Between 1900 and 1910 the political history of Württemberg centred round the settlement of the constitutional and the educational questions. The constitution was revised in 1906 on the lines already indicated, and a settlement of the education difficulty was brought about in 1909. In 1904 the railway system was united with that of the rest of Germany.
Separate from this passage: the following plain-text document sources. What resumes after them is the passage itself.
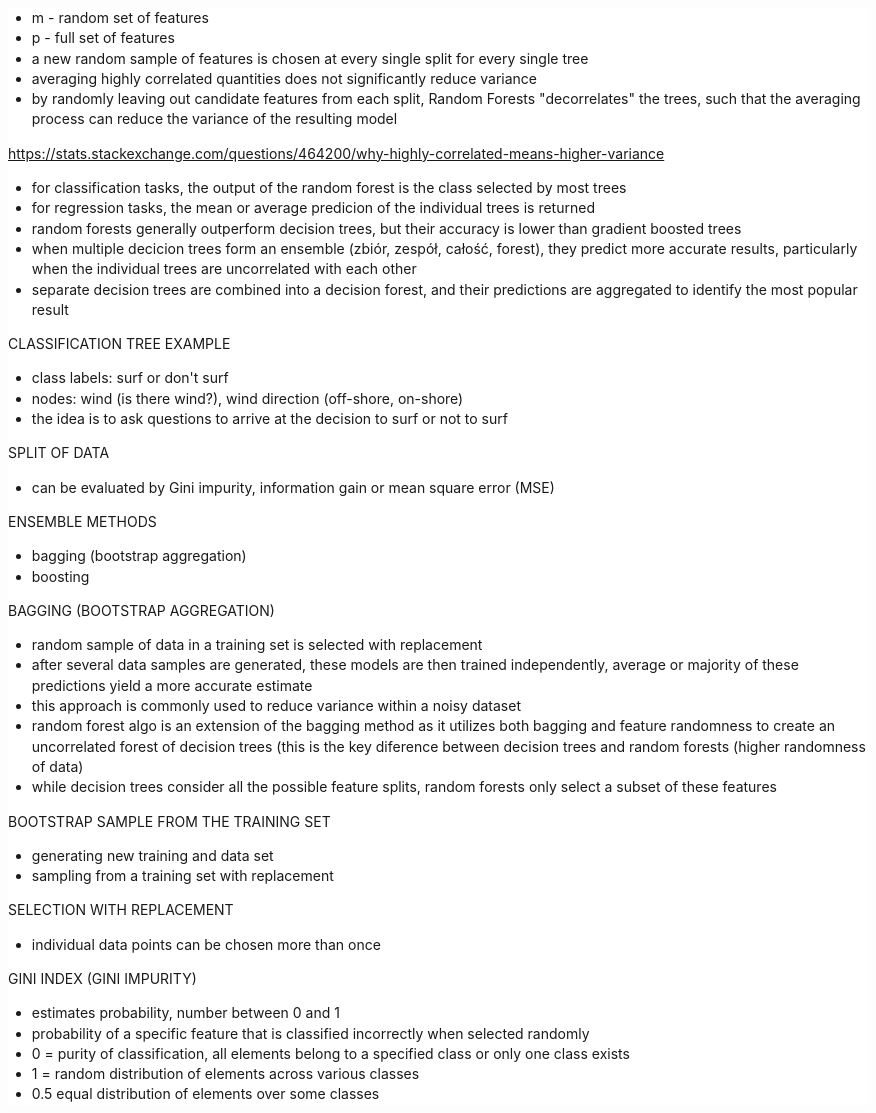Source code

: - m - random set of features
- p - full set of features
- a new random sample of features is chosen at every single split for every single tree
- averaging highly correlated quantities does not significantly reduce variance
- by randomly leaving out candidate features from each split, Random Forests "decorrelates" the trees, such that the averaging process can reduce the variance of the resulting model

https://stats.stackexchange.com/questions/464200/why-highly-correlated-means-higher-variance

- for classification tasks, the output of the random forest is the class selected by most trees
- for regression tasks, the mean or average predicion of the individual trees is returned
- random forests generally outperform decision trees, but their accuracy is lower than gradient boosted trees
- when multiple decicion trees form an ensemble (zbiór, zespół, całość, forest), they predict more accurate results, particularly when the individual trees are uncorrelated with each other
- separate decision trees are combined into a decision forest, and their predictions are aggregated to identify the most popular result

CLASSIFICATION TREE EXAMPLE

- class labels: surf or don't surf
- nodes: wind (is there wind?), wind direction (off-shore, on-shore)
- the idea is to ask questions to arrive at the decision to surf or not to surf

SPLIT OF DATA

- can be evaluated by Gini impurity, information gain or mean square error (MSE)

ENSEMBLE METHODS
- bagging (bootstrap aggregation)
- boosting

BAGGING (BOOTSTRAP AGGREGATION)

- random sample of data in a training set is selected with replacement
- after several data samples are generated, these models are then trained independently, average or majority of these predictions yield a more accurate estimate
- this approach is commonly used to reduce variance within a noisy dataset
- random forest algo is an extension of the bagging method as it utilizes both bagging and feature randomness to create an uncorrelated forest of decision trees (this is the key diference between decision trees and random forests (higher randomness of data)
- while decision trees consider all the possible feature splits, random forests only select a subset of these features

BOOTSTRAP SAMPLE FROM THE TRAINING SET
- generating new training and data set
- sampling from a training set with replacement

SELECTION WITH REPLACEMENT
- individual data points can be chosen more than once

GINI INDEX (GINI IMPURITY)
- estimates probability, number between 0 and 1
- probability of a specific feature that is classified incorrectly when selected randomly
- 0 = purity of classification, all elements belong to a specified class or only one class exists
- 1 = random distribution of elements across various classes
- 0.5 equal distribution of elements over some classes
For the history of Württemberg see the Wirttembergisches Urkundenbuch (Stuttgart, 1849-1907); and the Darstellungen aus der württembergischen Geschichte (Stuttgart, 1904 fol.). Histories are those of P. F. Stälin, Geschichte Württembergs (Gotha, 1882-1887); E. Schneider, Württembergische Geschichte (Stuttgart, 1896); Belschner, Geschichte von Württemberg in Wort und Bild (Stuttgart, 1902); Weller, Württemberg in der deutschen Geschichte (Stuttgart, 1900); K. V. Fricker and Th. von Gessler, Geschichte der Verfassung Württembergs (Stuttgart, 1869); Hieber, Die württembergische Verfassungsreform von 1906 (Stuttgart, 1906); and R. Scnmid, Reformationsgeschichte Württembergs (Heilbronn, 1904). See also Golther, Der Staat und die katholische Kirche im Königreich Württemberg (Stuttgart, 1874); B. Kaisser, Geschichte des Volksschulwesens in Württemberg (Stuttgart, 1895-1897); Bartens, Die wirtschaftliche Entwickelung des Königreichs Württemberg (Frankfort, 1901); W. von Heyd, Bibliographie der württembergischen Geschichte (1895-1896), Band iii. by Th. Schön (1907); D. Schäfer, Württembergische Geschichtsquellen (Stuttgart, 1894 fol.); and A. Pfister, König Friedrich von Württemberg und seine Zeit (Stuttgart, 1888).